We mentioned going to Dublin to view an aircraft which was for sale. Here it is:
It’s a VANS RV6, built from a kit produced in Oregon. Both of my loyal readers may remember my trip to Inverness to view an RV-7 last year, and the subsequent purchase of a preview plans set (see April 2018 – for some reason I can’t embed a link here).
Vans are the most popular kit planes out there, with over 10,000 flying worldwide. G-RVIB was completed in 2002 and since then has flown about 1700hrs, including a monster epic trip to Cape Town. As it was for sale, and the price was right, and we could bypass the build process, we decided to go and have a look.
We took the ferry from Scotland and drove to Weston Airfield on the edge of Dublin. There we met the owner and saw the aircraft in the hangar:
First things first. Do I fit.? Do both of us fit? We went to see a lovely Lancair in the summer and while we did fit in it in terms of legroom, width and so on, we couldn’t get the canopy closed. So we had to let that one go.
Luckily there was headroom for both of us with headsets, so we got onto the serious stuff. First a good look at the cockpit and instrument panel:
The panel is well equipped, with good avionics (8.33 radio and Mode-S transponder), digital engine monitor, GPS unit feeding info to the autopilot and a tablet running Skydemon. Comfortable side by side seating with loads of legroom. The two red lights on the right are low fuel warnings for the auxiliary tanks installed in the wingtips – these increase capacity from 140 litres to about 210 giving up to 9 hours endurance if flown properly. My bladder would have exploded by then.

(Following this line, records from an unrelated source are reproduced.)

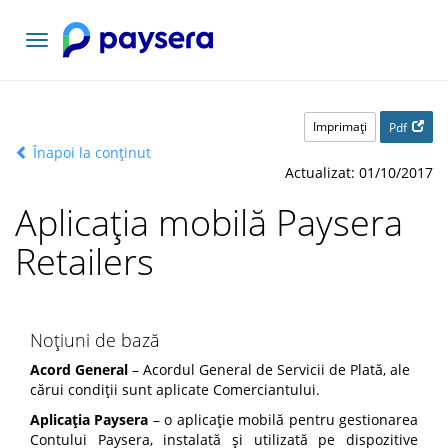
Comutați
navigarea
Imprimaţi
Pdf
Înapoi la conținut
Actualizat: 01/10/2017
Aplicația mobilă Paysera
Retailers
Noțiuni de bază
Acord General
– Acordul General de Servicii de Plată, ale
cărui condiții sunt aplicate Comerciantului.
Aplicația Paysera
– o aplicație mobilă pentru gestionarea
Contului Paysera, instalată și utilizată pe dispozitive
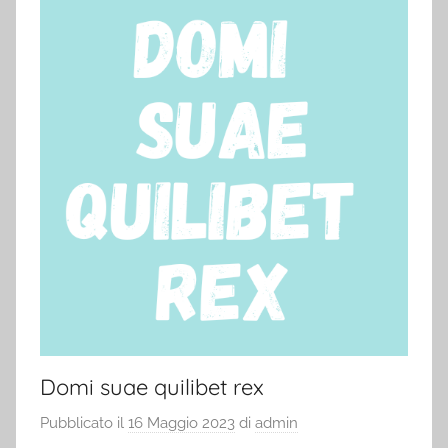
Domi suae quilibet rex
Pubblicato il
16 Maggio 2023
di
admin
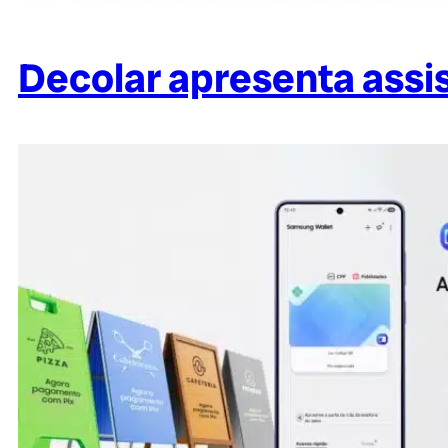
Decolar apresenta assi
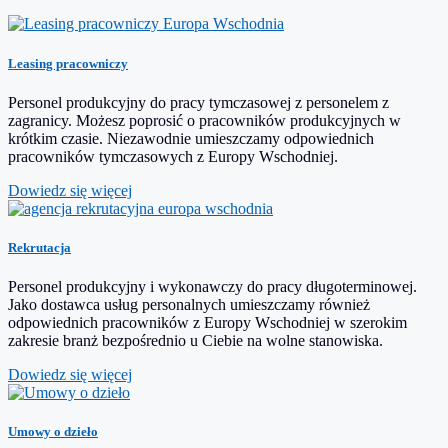
Leasing pracowniczy
Personel produkcyjny do pracy tymczasowej z personelem z
zagranicy. Możesz poprosić o pracowników produkcyjnych w
krótkim czasie. Niezawodnie umieszczamy odpowiednich
pracowników tymczasowych z Europy Wschodniej.
Dowiedz się więcej
Rekrutacja
Personel produkcyjny i wykonawczy do pracy długoterminowej.
Jako dostawca usług personalnych umieszczamy również
odpowiednich pracowników z Europy Wschodniej w szerokim
zakresie branż bezpośrednio u Ciebie na wolne stanowiska.
Dowiedz się więcej
Umowy o dzieło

Notice the control columns festooned with buttons and switches. This is one half of what the military call HOTAS (Hands On Throttle And Stick) which means every button and switch you may need in flight is at your fingertips. No need to take your hands from the controls. In something meaty like an F/A-18 your fingertips can control talking on the radio, selecting and firing different weapons, operating the radar, changing the cockpit displays, switching from air-to-air mode to air-to-ground mode and many others. In this case there is a push-to-talk for the radio, elevator trim control, aileron trim control, autopilot disconnect, flap control and bomb release. I made the last one up.
Then it was time to inspect the engine…
And a look under the seats at all the stuff under there:
Once we’d looked at all that we could look at it was time to go for a quick flight…
No photos of the flight, I was too busy having fun. Brenda was watching from the restaurant and said the takeoff seemed really quick. The aircraft has a fixed pitch cruise prop so I wasn’t expecting anything sparkling but even so, the ground roll seemed quite short.
What was interesting was the fact that as we accelerated, the prop was getting more and more efficient, and the speed just kept building up. I didn’t notice the speed at which we broke ground, but the sight picture was all wrong as we whipped over the airfield boundary in a gentle climbing turn to the right…I did glance in to check and saw 120 knots on the ASI, that’s 50 knots faster than the Sting would be going at the same point.
Levelling off under the Dublin TMA we continued to accelerate. Peter says the flat out cruise at low level is about 160 knots. Throttling back a little to save fuel can still give a respectable 140 knots – 20 faster than the Sting so good for going places.
Peter loves fuel efficiency. He has found that throttling right back to about 50% gives an indicated airspeed of 125 while flying at 8000 feet and a true airspeed of 135, while getting 5 nautical miles for every litre of fuel burnt. Great for going long distances, although we might have to buy some NASA nappies.
We floated around Ireland for a bit:
After landing I decided that I REALLY like this aircraft, but didn’t want to jump head first into anything. We agreed to meet the next day at the airfield for more discussion. I took the engineering worksheet folder to the hotel for some light reading and found it to be very well organised and neat, a complete record of work done on the aircraft since the beginning…if the paperwork is meticulous it gives an idea of the mentality of the owner and their attitude towards maintenance.
In this case, Peter is an accountant so it may just be “accountant’s neat” – but the aircraft and paperwork together offered a compelling argument.
So, YES, we agreed to buy the RV6. Excited!
The only problem is the registration. Sigurd Martin is Swedish phonetic alphabet for SM, the registration of the Sting. India Bravo translates as Ivar Bertil.
There is no way I’m changing the blog name to Ivar Bertil. No way. Sigurd Martin will just have to stand for something else. Like…Speed Machine?